Field note II · The Year
Annual electricity, in context
AI gets the loudest headlines. The data-center footprint it sits inside is already larger than Bitcoin or EV charging, and the whole compute layer, taken together, still draws about a quarter of what U.S. homes spend keeping the lights and appliances on for a year. The AI slice itself is one of the chart's softer numbers — there is no consensus yet on what counts as 'AI' inside a hyperscale facility — but even its high end leaves room above for everything else data centers do.

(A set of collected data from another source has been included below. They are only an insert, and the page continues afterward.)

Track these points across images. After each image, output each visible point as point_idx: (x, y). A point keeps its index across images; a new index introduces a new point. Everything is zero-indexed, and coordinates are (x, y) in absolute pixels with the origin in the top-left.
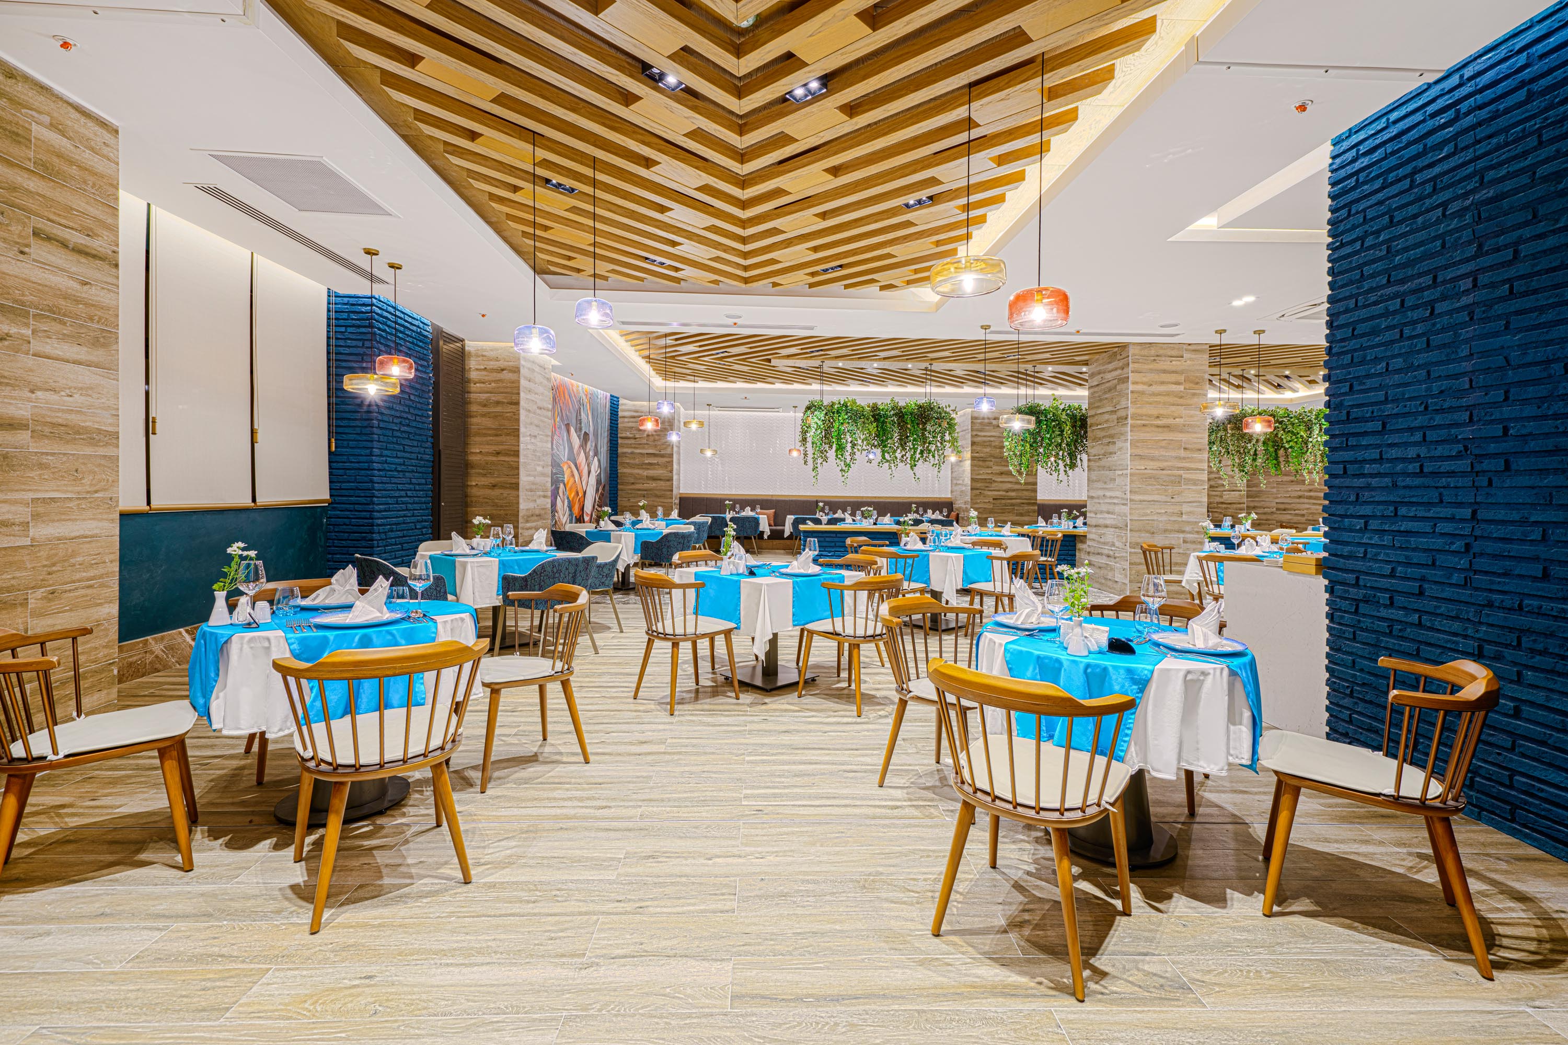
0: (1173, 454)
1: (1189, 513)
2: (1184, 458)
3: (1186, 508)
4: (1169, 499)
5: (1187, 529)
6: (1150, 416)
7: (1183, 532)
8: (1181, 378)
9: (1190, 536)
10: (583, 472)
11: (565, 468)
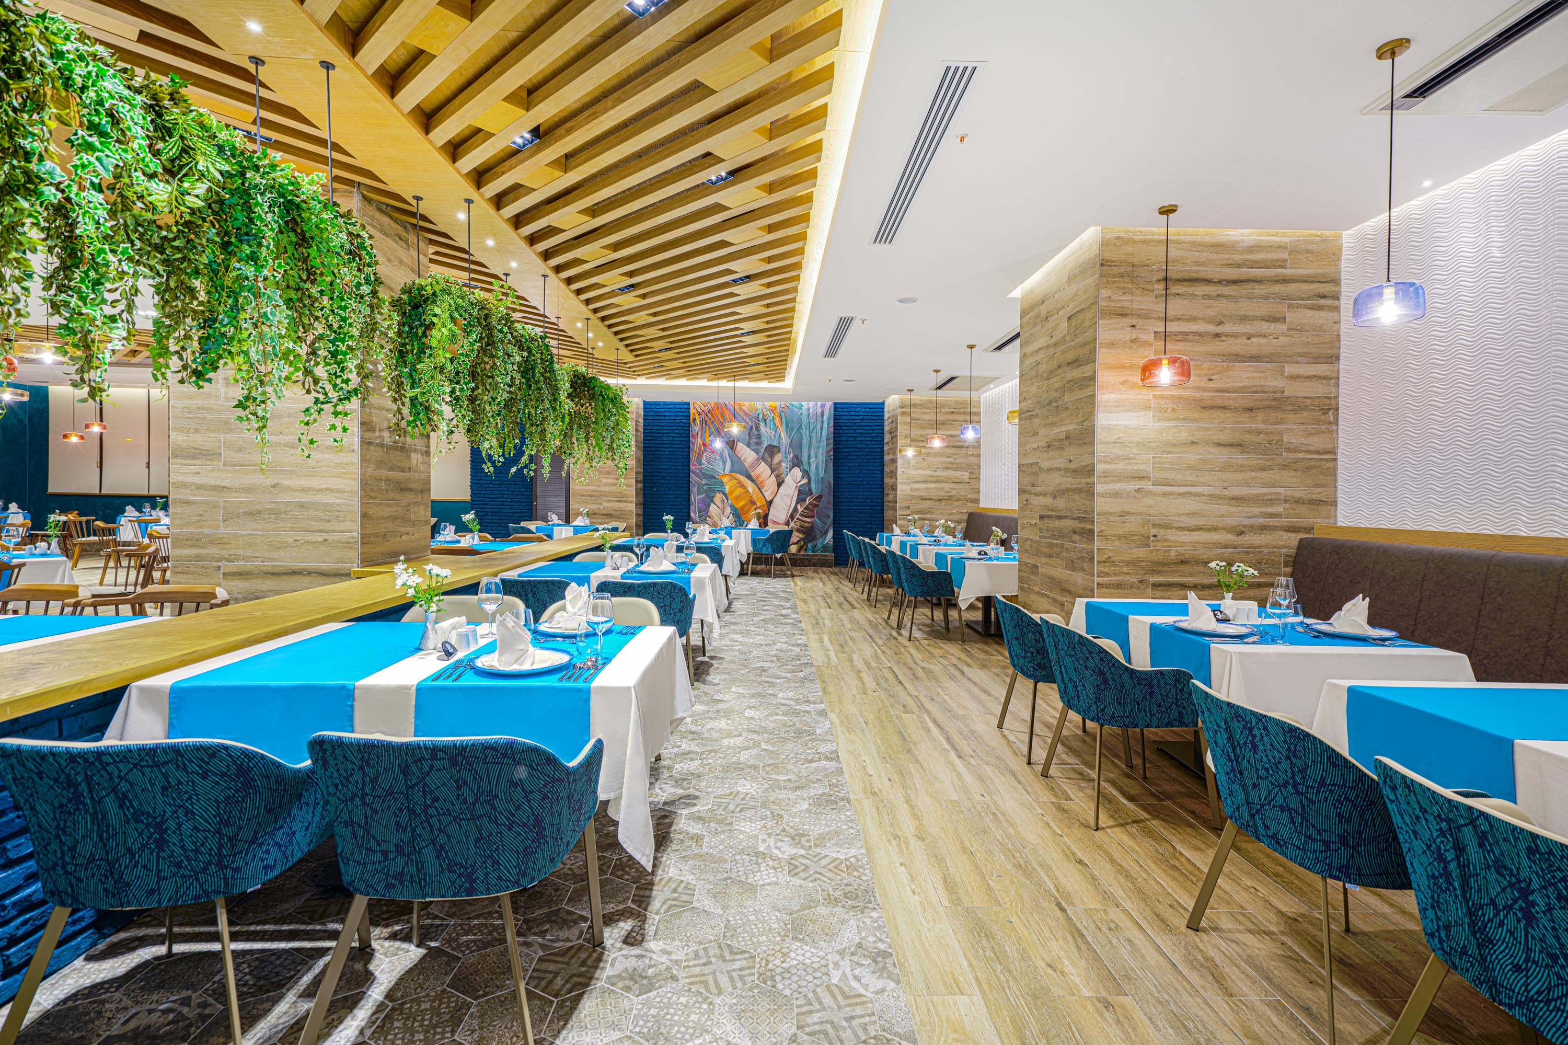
10: (767, 483)
11: (725, 480)
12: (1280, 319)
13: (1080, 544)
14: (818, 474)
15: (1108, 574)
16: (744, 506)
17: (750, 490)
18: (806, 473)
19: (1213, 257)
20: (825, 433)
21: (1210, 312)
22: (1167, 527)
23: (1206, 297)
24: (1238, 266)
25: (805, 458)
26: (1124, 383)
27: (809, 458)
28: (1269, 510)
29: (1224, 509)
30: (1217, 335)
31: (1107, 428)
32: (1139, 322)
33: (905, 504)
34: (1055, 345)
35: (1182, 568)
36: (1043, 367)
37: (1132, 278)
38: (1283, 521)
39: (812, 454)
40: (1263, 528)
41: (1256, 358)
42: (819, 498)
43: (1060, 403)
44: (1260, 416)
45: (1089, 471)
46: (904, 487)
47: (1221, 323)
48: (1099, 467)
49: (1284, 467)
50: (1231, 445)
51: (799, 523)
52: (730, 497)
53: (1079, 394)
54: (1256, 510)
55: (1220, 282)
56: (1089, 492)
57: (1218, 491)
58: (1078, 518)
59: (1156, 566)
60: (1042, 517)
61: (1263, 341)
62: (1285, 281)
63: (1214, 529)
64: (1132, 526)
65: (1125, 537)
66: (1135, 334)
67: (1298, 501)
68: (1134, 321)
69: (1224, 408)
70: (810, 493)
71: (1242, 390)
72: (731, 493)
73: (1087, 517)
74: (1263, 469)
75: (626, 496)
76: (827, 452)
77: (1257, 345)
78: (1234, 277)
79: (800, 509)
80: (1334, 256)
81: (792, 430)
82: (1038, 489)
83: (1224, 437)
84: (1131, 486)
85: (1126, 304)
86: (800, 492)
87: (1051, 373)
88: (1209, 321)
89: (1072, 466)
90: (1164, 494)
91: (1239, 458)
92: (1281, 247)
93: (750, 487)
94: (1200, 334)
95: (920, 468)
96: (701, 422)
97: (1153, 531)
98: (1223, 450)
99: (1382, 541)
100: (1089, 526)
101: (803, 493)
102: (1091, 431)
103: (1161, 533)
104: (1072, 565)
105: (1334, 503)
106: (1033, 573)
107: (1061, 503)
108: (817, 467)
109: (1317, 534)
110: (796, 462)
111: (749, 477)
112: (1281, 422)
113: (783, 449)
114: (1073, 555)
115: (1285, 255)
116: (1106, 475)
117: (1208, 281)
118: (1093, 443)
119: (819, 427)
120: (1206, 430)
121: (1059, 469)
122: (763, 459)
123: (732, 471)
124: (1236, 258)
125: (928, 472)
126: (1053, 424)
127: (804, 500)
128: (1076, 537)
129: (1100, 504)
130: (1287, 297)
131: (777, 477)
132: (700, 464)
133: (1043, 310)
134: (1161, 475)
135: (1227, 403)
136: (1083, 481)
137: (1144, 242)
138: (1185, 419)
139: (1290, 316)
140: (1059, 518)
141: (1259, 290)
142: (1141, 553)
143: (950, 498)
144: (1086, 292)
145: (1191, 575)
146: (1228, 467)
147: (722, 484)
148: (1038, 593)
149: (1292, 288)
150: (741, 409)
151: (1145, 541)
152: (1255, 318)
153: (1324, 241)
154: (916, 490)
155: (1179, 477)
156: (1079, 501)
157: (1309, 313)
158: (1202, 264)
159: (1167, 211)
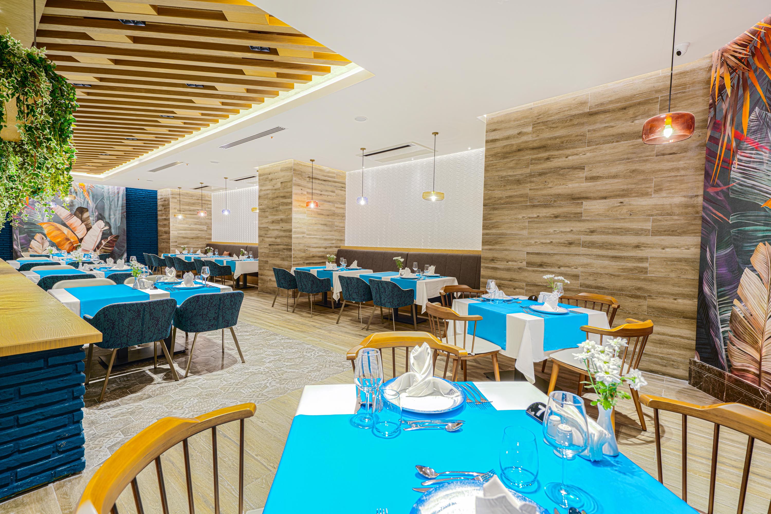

Field note III · The Water
Where you draw the boundary
U.S. golf courses use about 531 billion gallons of water a year. Globally — extrapolating per-course averages to the R&A's count of roughly 38,860 courses — golf probably uses 800 to 1,500 billion. The water that flows through data center cooling loops is much smaller: 45–90 billion globally, about 17 billion in the U.S. Add the water used to generate the electricity those data centers run on, and the global figure jumps to 500–700 billion (211 billion in the U.S.). Which framing makes AI look thirsty depends on which boundary you draw — and the boundary is most of the argument.
Field note IV · The Trajectory
Data centers, 2017 to 2030
The flat era ran from about 2017 to 2022 — efficiency gains roughly canceled growth, and global data centers held around 200 to 290 TWh per year. Then the line bent. By 2024 it was 460 TWh; in 2025 it was 485, a 17 percent jump in a single year. The IEA's base case puts 2030 at 950 TWh, with its lower scenario at 830 and Goldman Sachs' April 2026 update reaching 1,350 at the upper edge. The shaded band shows that spread; the central line is the IEA base case. Most of the new load is hyperscale build-out, and most of that is AI-adjacent.
Field note V · In Equivalents
Terawatt-hours, in household-years
A U.S. household burns about 11.9 megawatt-hours of electricity a year. That makes every terawatt-hour of grid load roughly 84,000 households' worth. The world's data centers in 2024 ran on 460 TWh — about 39 million American homes. By 2030 the IEA range puts the global figure between 830 and 1,350 TWh: 70 to 113 million households. The yardstick has limits. Data centers run flat all year; residences are peaky, summer-and-evening loads. And 11.9 MWh is a U.S. average applied to global numbers — a translation that measures scale better than it describes geography. When half a trillion kilowatt-hours starts to lose meaning, utility bills are a useful place to land.
Field note VI · Training vs. Inference
Where the carbon actually goes
Five published training emissions sit between 0.65 and 6,300 tCO₂ each. A single year of all AI inference sits between 8 and 27 million tCO₂ — roughly 1,300 to 4,000 times the largest training event on the chart. The 'but training is huge' framing stops working at 2024 scale.